Nothing but the images should be left out when the entries are restated word for word.

___ Data in this exercise ___

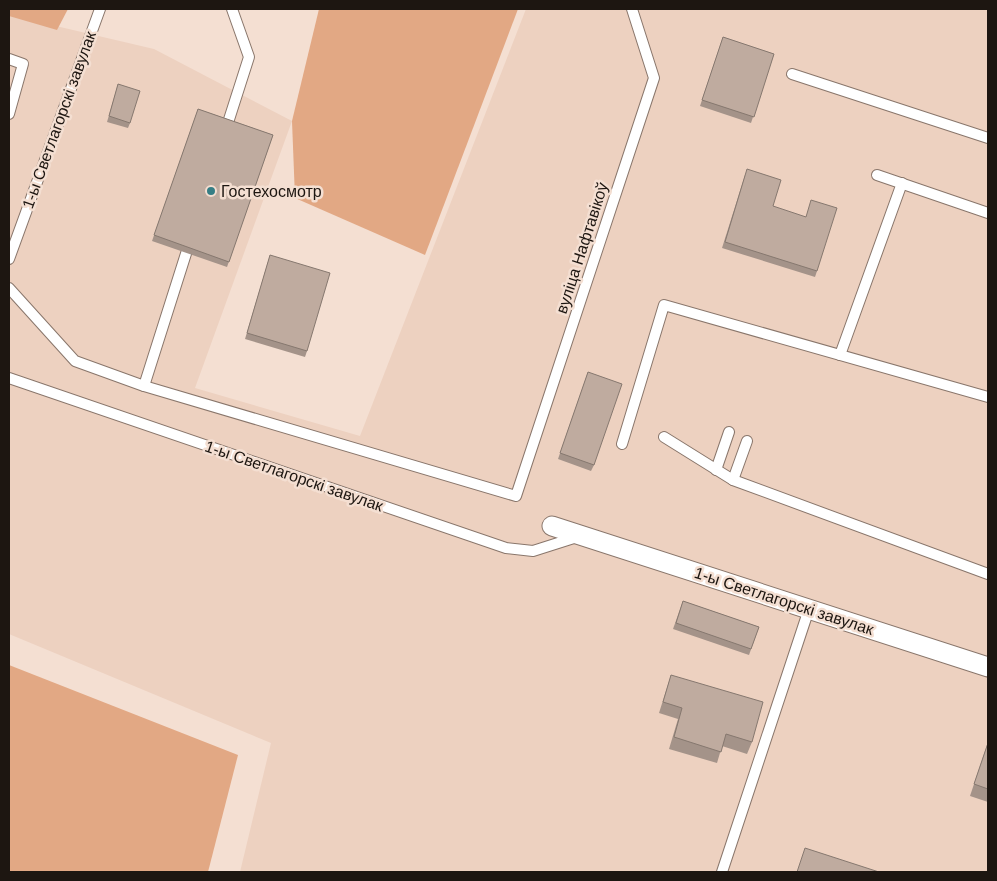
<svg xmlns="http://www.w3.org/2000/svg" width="997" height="881" font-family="Arial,sans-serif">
  <rect width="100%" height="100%" fill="#f4dfd2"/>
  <!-- built -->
  <polygon fill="#edd1c0" points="526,9 988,9 988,872 240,872 271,743 9,634 9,15 154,49 292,121 195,388 360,436"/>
  <!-- green -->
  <g fill="#e2a884">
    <polygon points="9,9 68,9 57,30 9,16"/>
    <polygon points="319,9 518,9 425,255 295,198 292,121"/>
    <polygon points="9,665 238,755 208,872 9,872"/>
  </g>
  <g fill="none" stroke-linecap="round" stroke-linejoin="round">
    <!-- lane casing -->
    <g stroke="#89766b" stroke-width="12">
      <g id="lane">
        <polyline points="9,59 23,64 9,114"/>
        <polyline points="792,74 988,138"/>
        <polyline points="225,132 249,57 232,9"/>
        <polyline points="877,175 988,213"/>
        <polyline points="9,259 100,9"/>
        <polyline points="9,288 75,361 144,386 516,496 654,78 632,9"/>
        <polyline points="840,355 902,183"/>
        <polyline points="9,378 506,548 533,551 577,537"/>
        <polyline points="144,386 190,241"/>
        <polyline points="664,437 733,480 988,574"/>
        <polyline points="622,444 664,305 988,397"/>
        <polyline points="716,470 729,432"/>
        <polyline points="733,480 747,441"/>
        <polyline points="722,872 809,609"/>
      </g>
    </g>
    <!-- street casing -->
    <g stroke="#89766b" stroke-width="21">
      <polyline id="street" points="552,526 988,667"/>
    </g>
    <!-- lane -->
    <use href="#lane" stroke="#fff" stroke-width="10"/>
    <!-- street -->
    <use href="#street" stroke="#fff" stroke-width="19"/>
  </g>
  <!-- wall -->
  <g fill="#a49389">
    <polygon points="723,37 774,54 751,123 700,106"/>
    <polygon points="118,84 130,123 128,128 107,122"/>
    <polygon points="198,109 273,135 227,267 152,241"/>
    <polygon points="745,175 773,206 817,271 815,277 722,248"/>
    <polygon points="270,255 307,351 305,357 245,339"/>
    <polygon points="588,372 594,465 591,471 558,459"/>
    <polygon points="683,601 759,627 749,655 673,629"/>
    <polygon points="671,675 752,742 747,754 722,746 717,763 669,749 678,719 659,713"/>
    <polygon points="988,742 988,802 970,796"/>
  </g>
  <!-- building -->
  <g fill="#bfab9f" stroke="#86786f">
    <polygon points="723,37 774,54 754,117 702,100"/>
    <polygon points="118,84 140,91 130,123 109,116"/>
    <polygon points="198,109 273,135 229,262 154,235"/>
    <polygon points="747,169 781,180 773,206 806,217 811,200 837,208 817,271 725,242"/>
    <polygon points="270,255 330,273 307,351 247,333"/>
    <polygon points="588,372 622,384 594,465 560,453"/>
    <polygon points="683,601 759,627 751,649 676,623"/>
    <polygon points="671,675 763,702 752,742 726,734 721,752 674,737 682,708 663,702"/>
    <polygon points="988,743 988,789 974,784"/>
    <polygon points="805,848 879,872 797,872"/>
  </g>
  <!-- markers -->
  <circle fill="#367e85" stroke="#f4dfd2" stroke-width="2" cx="211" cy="191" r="5"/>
  <g text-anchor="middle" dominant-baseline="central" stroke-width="5" stroke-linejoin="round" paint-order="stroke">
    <!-- street labels -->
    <g font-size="16" fill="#1d1611" stroke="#f4dfd2">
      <text transform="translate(59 120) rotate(-70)">1-ы Светлагорскі завулак</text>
      <text transform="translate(582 248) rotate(-72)">вуліца Нафтавікоў</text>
      <text transform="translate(294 476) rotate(19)">1-ы Светлагорскі завулак</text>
      <text transform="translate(784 601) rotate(18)">1-ы Светлагорскі завулак</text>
    </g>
    <!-- poi labels -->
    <g font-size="16" fill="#1d1611" stroke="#f4dfd2" text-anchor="start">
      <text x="221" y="191">Гостехосмотр</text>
    </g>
  </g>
  <!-- border -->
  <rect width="997" height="881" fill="none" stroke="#1d1611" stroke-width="20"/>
</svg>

___

* Your response
<svg xmlns="http://www.w3.org/2000/svg" width="997" height="881" font-family="Arial,sans-serif">
  <rect width="100%" height="100%" fill="#f4dfd2"/>
  <!-- built -->
  <polygon fill="#edd1c0" points="526,9 988,9 988,872 240,872 271,743 9,634 9,15 154,49 292,121 195,388 360,436"/>
  <!-- green -->
  <g fill="#e2a884">
    <polygon points="9,9 68,9 57,30 9,16"/>
    <polygon points="319,9 518,9 425,255 295,198 292,121"/>
    <polygon points="9,665 238,755 208,872 9,872"/>
  </g>
  <g fill="none" stroke-linecap="round" stroke-linejoin="round">
    <!-- lane casing -->
    <g stroke="#89766b" stroke-width="12">
      <g id="lane">
        <polyline points="9,59 23,64 9,114"/>
        <polyline points="792,74 988,138"/>
        <polyline points="225,132 249,57 232,9"/>
        <polyline points="877,175 988,213"/>
        <polyline points="9,259 100,9"/>
        <polyline points="9,288 75,361 144,386 516,496 654,78 632,9"/>
        <polyline points="840,355 902,183"/>
        <polyline points="9,378 506,548 533,551 577,537"/>
        <polyline points="144,386 190,241"/>
        <polyline points="664,437 733,480 988,574"/>
        <polyline points="622,444 664,305 988,397"/>
        <polyline points="716,470 729,432"/>
        <polyline points="733,480 747,441"/>
        <polyline points="722,872 809,609"/>
      </g>
    </g>
    <!-- street casing -->
    <g stroke="#89766b" stroke-width="21">
      <polyline id="street" points="552,526 988,667"/>
    </g>
    <!-- lane -->
    <use href="#lane" stroke="#fff" stroke-width="10"/>
    <!-- street -->
    <use href="#street" stroke="#fff" stroke-width="19"/>
  </g>
  <!-- wall -->
  <g fill="#a49389">
    <polygon points="723,37 774,54 751,123 700,106"/>
    <polygon points="118,84 130,123 128,128 107,122"/>
    <polygon points="198,109 273,135 227,267 152,241"/>
    <polygon points="745,175 773,206 817,271 815,277 722,248"/>
    <polygon points="270,255 307,351 305,357 245,339"/>
    <polygon points="588,372 594,465 591,471 558,459"/>
    <polygon points="683,601 759,627 749,655 673,629"/>
    <polygon points="671,675 752,742 747,754 722,746 717,763 669,749 678,719 659,713"/>
    <polygon points="988,742 988,802 970,796"/>
  </g>
  <!-- building -->
  <g fill="#bfab9f" stroke="#86786f">
    <polygon points="723,37 774,54 754,117 702,100"/>
    <polygon points="118,84 140,91 130,123 109,116"/>
    <polygon points="198,109 273,135 229,262 154,235"/>
    <polygon points="747,169 781,180 773,206 806,217 811,200 837,208 817,271 725,242"/>
    <polygon points="270,255 330,273 307,351 247,333"/>
    <polygon points="588,372 622,384 594,465 560,453"/>
    <polygon points="683,601 759,627 751,649 676,623"/>
    <polygon points="671,675 763,702 752,742 726,734 721,752 674,737 682,708 663,702"/>
    <polygon points="988,743 988,789 974,784"/>
    <polygon points="805,848 879,872 797,872"/>
  </g>
  <!-- markers -->
  <circle fill="#367e85" stroke="#f4dfd2" stroke-width="2" cx="211" cy="191" r="5"/>
  <g text-anchor="middle" dominant-baseline="central" stroke-width="5" stroke-linejoin="round" paint-order="stroke">
    <!-- street labels -->
    <g font-size="16" fill="#1d1611" stroke="#f4dfd2">
      <text transform="translate(59 120) rotate(-70)">1-ы Светлагорскі завулак</text>
      <text transform="translate(582 248) rotate(-72)">вуліца Нафтавікоў</text>
      <text transform="translate(294 476) rotate(19)">1-ы Светлагорскі завулак</text>
      <text transform="translate(784 601) rotate(18)">1-ы Светлагорскі завулак</text>
    </g>
    <!-- poi labels -->
    <g font-size="16" fill="#1d1611" stroke="#f4dfd2" text-anchor="start">
      <text x="221" y="191">Гостехосмотр</text>
    </g>
  </g>
  <!-- border -->
  <rect width="997" height="881" fill="none" stroke="#1d1611" stroke-width="20"/>
</svg>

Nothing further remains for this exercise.